# Any recommendations please



## Instant no more ! (Feb 17, 2015)

Hi , Can anyone recommend me some beans ( I grind my beans )

I am looking for a full flavour rich tasty bean ( Not bitter or strong )

I do understand taste varies , Have tried several rave beans , I would like to broaden my horizons

Having read the blurb re taste on some retailers sites " Tastes like rhubarb " Chocolate " Fudge " I tried them and did not get these tastes / flavours . Hmmm


----------



## Hal.E.Lujah (Aug 19, 2014)

Don't stress over getting certain flavours. It's very different for everyone and it's important to embrace that, especially when starting out. It's good that you're being honest about it so that when you do start discerning flavours you can say it with confidence.

I really enjoyed my Kopi Subsciption! It gives you a really good view at what is out there. There's also a 12 roaster challenge thingy that I saw on the forum, might be able to get involved there and share your experiences with others across the year.


----------



## Mrboots2u (May 10, 2013)

What basic flavours are you after ? Sweet ? Chcoclate ? Nutty ? Fruity ? Acidic ?

Not strong - and full doesn't give us a lot to recommend

If you don't want bitter perhaps stay away from a more developed darker roast .

Perhaps some nice medium brazillian single origins .

Strength is a function of how you brew it , not per se the bean ( unless you get a blend with robusta in it )


----------



## YerbaMate170 (Jun 15, 2015)

Yes, I would say describe the sort of tastes you hope for from a coffee, and people can make recommendations based on that.


----------



## Instant no more ! (Feb 17, 2015)

* Sweet ? Chcoclate ? Nutty ? Fruity ?*



*
*I could live with any of these , as said not bitter , smokey , burnt , sharp


----------



## MWJB (Feb 28, 2012)

Instant no more ! said:


> * Sweet ? Chcoclate ? Nutty ? Fruity ?*
> 
> 
> 
> ...


Unpleasant bitterness & sharpness are usually down to the brew itself (too short, too long, too fine, too coarse), not the bean.

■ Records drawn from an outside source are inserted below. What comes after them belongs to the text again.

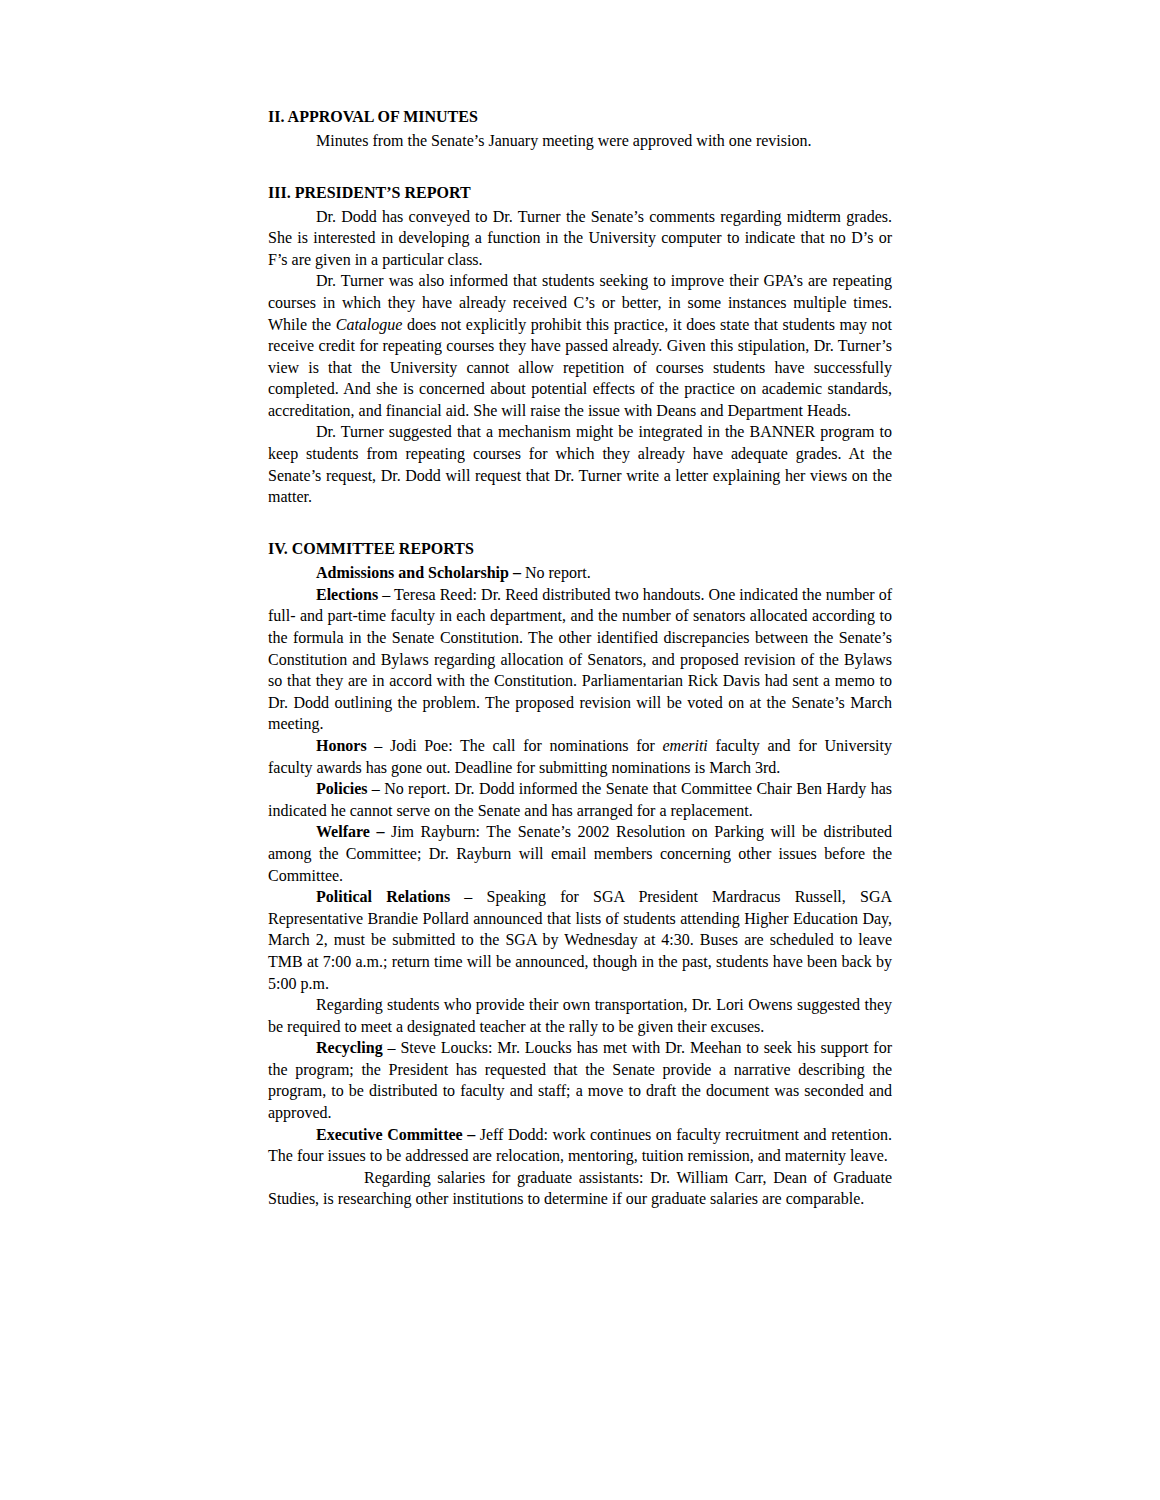II. Approval of Minutes
Minutes from the Senate’s January meeting were approved with one revision.
III. President’s Report
Dr. Dodd has conveyed to Dr. Turner the Senate’s comments regarding midterm grades. She is interested in developing a function in the University computer to indicate that no D’s or F’s are given in a particular class.
Dr. Turner was also informed that students seeking to improve their GPA’s are repeating courses in which they have already received C’s or better, in some instances multiple times. While the Catalogue does not explicitly prohibit this practice, it does state that students may not receive credit for repeating courses they have passed already. Given this stipulation, Dr. Turner’s view is that the University cannot allow repetition of courses students have successfully completed. And she is concerned about potential effects of the practice on academic standards, accreditation, and financial aid. She will raise the issue with Deans and Department Heads.
Dr. Turner suggested that a mechanism might be integrated in the BANNER program to keep students from repeating courses for which they already have adequate grades. At the Senate’s request, Dr. Dodd will request that Dr. Turner write a letter explaining her views on the matter.
IV. Committee Reports
Admissions and Scholarship – No report.
Elections – Teresa Reed: Dr. Reed distributed two handouts. One indicated the number of full- and part-time faculty in each department, and the number of senators allocated according to the formula in the Senate Constitution. The other identified discrepancies between the Senate’s Constitution and Bylaws regarding allocation of Senators, and proposed revision of the Bylaws so that they are in accord with the Constitution. Parliamentarian Rick Davis had sent a memo to Dr. Dodd outlining the problem. The proposed revision will be voted on at the Senate’s March meeting.
Honors – Jodi Poe: The call for nominations for emeriti faculty and for University faculty awards has gone out. Deadline for submitting nominations is March 3rd.
Policies – No report. Dr. Dodd informed the Senate that Committee Chair Ben Hardy has indicated he cannot serve on the Senate and has arranged for a replacement.
Welfare – Jim Rayburn: The Senate’s 2002 Resolution on Parking will be distributed among the Committee; Dr. Rayburn will email members concerning other issues before the Committee.
Political Relations – Speaking for SGA President Mardracus Russell, SGA Representative Brandie Pollard announced that lists of students attending Higher Education Day, March 2, must be submitted to the SGA by Wednesday at 4:30. Buses are scheduled to leave TMB at 7:00 a.m.; return time will be announced, though in the past, students have been back by 5:00 p.m.
Regarding students who provide their own transportation, Dr. Lori Owens suggested they be required to meet a designated teacher at the rally to be given their excuses.
Recycling – Steve Loucks: Mr. Loucks has met with Dr. Meehan to seek his support for the program; the President has requested that the Senate provide a narrative describing the program, to be distributed to faculty and staff; a move to draft the document was seconded and approved.
Executive Committee – Jeff Dodd: work continues on faculty recruitment and retention. The four issues to be addressed are relocation, mentoring, tuition remission, and maternity leave.
Regarding salaries for graduate assistants: Dr. William Carr, Dean of Graduate Studies, is researching other institutions to determine if our graduate salaries are comparable.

Burnt & smokey could be down to too high a roast level for your preference, Robusta, or smokeyness (with bitterness) from over-extraction.

Most coffee (quality Arabica) has some sweetness.

Chocolate/nutty/fruity then leaves you with, well, just about any well roasted coffee .

In short, you're not likely to see "burnt, bitter, sharp" as descriptors because not many roasters are aiming for these attributes, nor are we looking to bring them out in the brew.

Grab a bag of something that you see others here enjoying, that sounds good to you...make your drink, let us have the recipe details & see if you are getting a similar flavour to others & see what can be suggested if you don't think you are in the zone.


----------



## bonoeuf (Jan 8, 2017)

I have just bought a batch of Mahogany roast jampit hit from Coffee Compass. I would say it will tick all of your boxes. Once I got the grind right it was wonderful. Full body, fruity and sweet with a hint of pebbles in the rain.

Marty


----------